* DESCRIPTION OF THE TASK
Search the records for the string "campeones", then copy each line where it appears.
INPUT DATA Start Marker
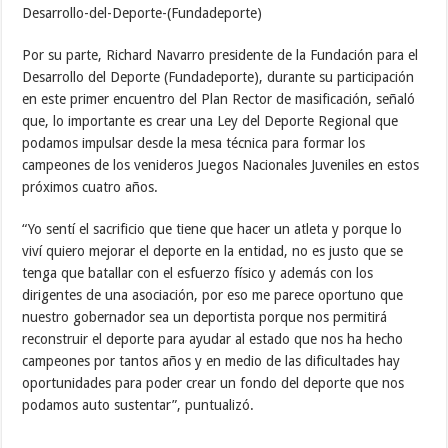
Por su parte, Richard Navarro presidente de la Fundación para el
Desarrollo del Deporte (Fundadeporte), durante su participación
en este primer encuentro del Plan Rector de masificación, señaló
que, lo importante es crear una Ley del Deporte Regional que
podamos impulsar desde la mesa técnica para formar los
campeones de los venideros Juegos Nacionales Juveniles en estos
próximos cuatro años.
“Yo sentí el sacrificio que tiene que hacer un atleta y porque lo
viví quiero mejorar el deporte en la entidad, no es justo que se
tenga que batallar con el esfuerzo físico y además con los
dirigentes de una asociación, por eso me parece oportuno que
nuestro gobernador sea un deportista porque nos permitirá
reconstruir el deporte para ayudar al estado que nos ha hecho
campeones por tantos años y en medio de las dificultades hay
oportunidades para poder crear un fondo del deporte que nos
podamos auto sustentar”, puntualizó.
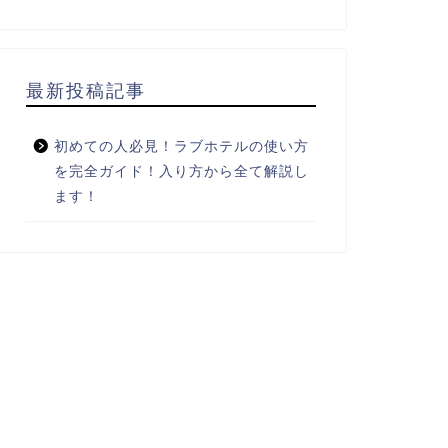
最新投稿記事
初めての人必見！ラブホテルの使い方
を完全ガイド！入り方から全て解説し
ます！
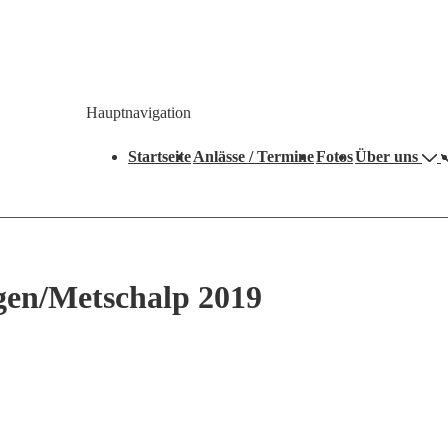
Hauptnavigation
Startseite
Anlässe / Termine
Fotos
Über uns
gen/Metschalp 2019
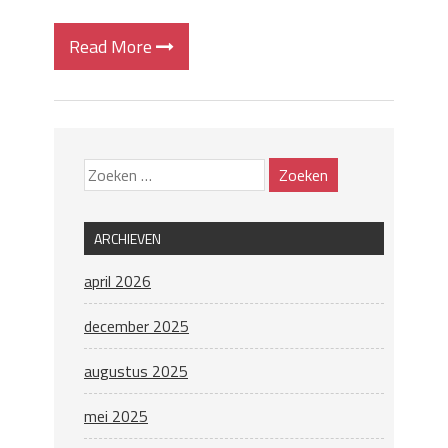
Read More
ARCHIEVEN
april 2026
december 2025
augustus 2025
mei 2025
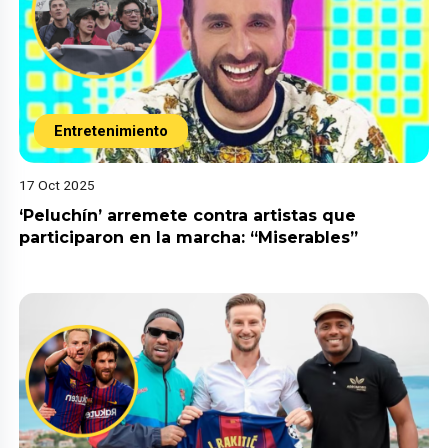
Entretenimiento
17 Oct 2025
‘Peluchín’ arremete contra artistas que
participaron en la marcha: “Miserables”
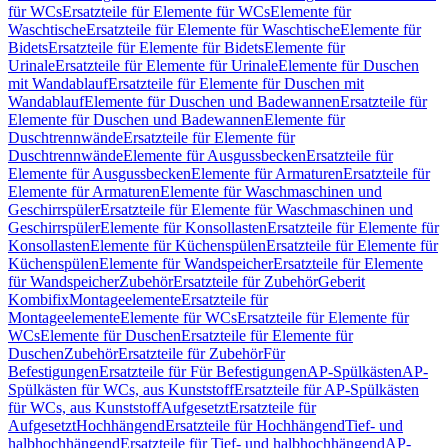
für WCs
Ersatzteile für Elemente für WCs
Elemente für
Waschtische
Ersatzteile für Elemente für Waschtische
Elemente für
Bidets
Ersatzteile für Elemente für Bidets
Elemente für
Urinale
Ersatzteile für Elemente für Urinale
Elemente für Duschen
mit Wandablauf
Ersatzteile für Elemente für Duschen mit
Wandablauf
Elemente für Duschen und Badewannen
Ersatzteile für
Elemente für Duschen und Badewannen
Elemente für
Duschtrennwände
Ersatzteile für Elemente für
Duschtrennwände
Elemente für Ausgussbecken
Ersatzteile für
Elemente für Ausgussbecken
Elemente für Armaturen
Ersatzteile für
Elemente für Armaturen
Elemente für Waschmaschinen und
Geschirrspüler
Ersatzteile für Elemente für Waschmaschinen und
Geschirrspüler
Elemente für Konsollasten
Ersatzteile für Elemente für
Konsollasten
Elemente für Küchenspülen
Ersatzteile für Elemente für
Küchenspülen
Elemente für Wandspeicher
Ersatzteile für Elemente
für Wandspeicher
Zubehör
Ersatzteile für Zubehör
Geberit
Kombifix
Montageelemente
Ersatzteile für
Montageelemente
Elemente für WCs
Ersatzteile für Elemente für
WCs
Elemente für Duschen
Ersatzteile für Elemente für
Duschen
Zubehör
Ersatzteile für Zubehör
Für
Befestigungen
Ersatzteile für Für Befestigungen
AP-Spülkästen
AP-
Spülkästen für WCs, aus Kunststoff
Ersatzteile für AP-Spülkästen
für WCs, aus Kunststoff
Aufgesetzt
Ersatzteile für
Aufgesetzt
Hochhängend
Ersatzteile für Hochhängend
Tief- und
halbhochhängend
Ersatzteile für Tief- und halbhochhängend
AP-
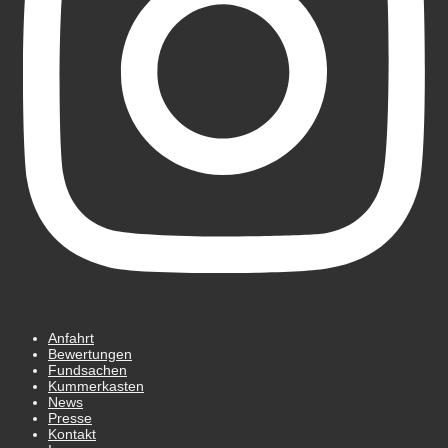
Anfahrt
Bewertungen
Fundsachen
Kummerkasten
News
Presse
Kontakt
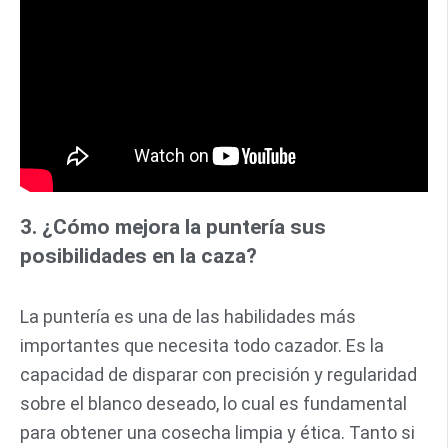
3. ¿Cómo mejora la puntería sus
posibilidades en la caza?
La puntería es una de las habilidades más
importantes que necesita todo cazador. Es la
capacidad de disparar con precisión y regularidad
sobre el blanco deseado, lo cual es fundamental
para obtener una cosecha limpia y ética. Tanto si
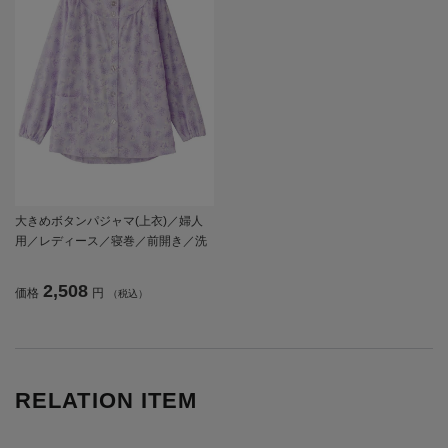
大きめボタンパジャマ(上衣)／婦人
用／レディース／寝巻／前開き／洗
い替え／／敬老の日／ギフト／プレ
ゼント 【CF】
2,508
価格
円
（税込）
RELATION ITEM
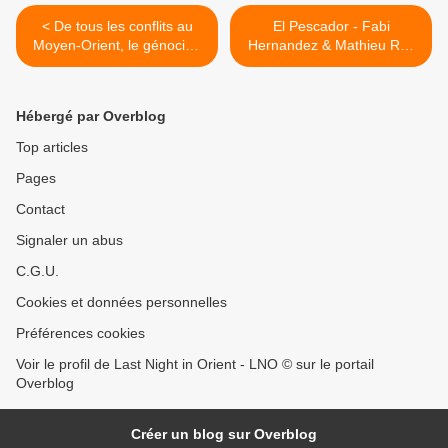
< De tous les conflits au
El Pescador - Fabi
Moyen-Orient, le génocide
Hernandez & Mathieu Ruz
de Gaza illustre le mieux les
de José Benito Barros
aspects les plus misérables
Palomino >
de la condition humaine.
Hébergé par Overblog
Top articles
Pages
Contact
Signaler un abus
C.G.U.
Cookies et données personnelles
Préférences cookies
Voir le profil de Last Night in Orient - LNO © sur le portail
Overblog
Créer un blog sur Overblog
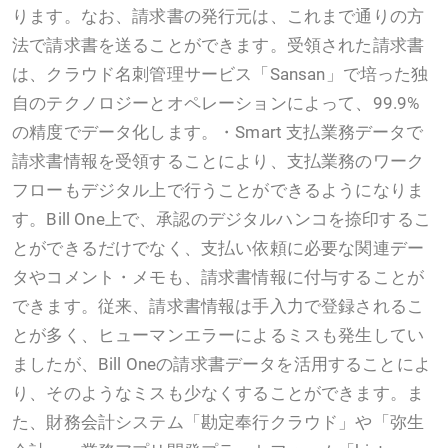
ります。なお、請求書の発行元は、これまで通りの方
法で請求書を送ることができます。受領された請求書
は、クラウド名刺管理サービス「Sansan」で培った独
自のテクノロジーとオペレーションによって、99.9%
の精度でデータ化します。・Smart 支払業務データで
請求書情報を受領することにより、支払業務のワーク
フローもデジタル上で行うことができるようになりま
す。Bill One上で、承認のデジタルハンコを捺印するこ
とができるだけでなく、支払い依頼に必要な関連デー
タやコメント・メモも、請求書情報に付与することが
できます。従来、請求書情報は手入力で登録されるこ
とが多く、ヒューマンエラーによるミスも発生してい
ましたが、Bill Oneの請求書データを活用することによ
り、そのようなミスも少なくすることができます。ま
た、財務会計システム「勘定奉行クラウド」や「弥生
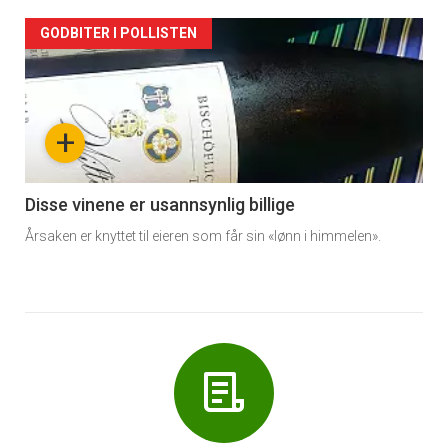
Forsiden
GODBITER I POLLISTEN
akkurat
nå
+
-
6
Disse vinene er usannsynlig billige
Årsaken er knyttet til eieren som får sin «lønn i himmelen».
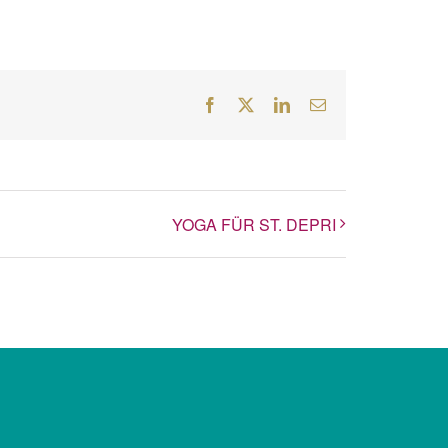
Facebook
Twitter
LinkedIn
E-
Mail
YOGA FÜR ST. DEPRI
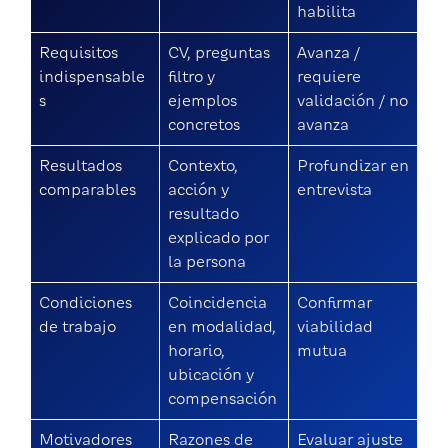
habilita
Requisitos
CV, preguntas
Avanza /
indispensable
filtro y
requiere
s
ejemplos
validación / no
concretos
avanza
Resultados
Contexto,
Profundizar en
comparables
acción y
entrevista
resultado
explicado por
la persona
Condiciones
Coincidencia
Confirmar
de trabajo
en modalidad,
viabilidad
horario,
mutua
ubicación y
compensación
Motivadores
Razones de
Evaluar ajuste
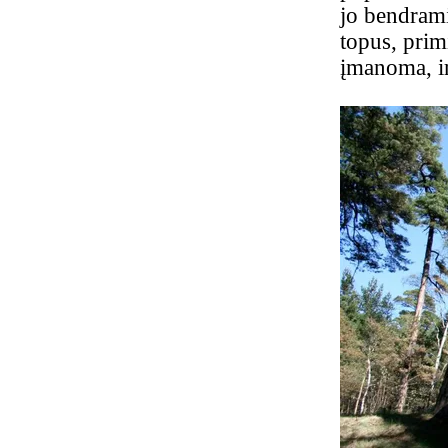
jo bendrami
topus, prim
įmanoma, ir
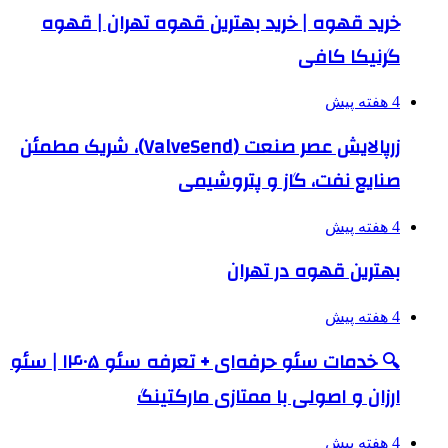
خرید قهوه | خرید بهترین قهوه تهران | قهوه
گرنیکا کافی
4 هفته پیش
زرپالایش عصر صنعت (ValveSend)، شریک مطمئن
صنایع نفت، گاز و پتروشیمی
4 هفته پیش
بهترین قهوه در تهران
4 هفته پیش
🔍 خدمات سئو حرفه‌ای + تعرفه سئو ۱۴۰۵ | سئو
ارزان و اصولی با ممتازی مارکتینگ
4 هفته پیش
INPUT DATA End Marker
* RESPONSE TO THE TASK
campeones de los venideros Juegos Nacionales Juveniles en estos
campeones por tantos años y en medio de las dificultades hay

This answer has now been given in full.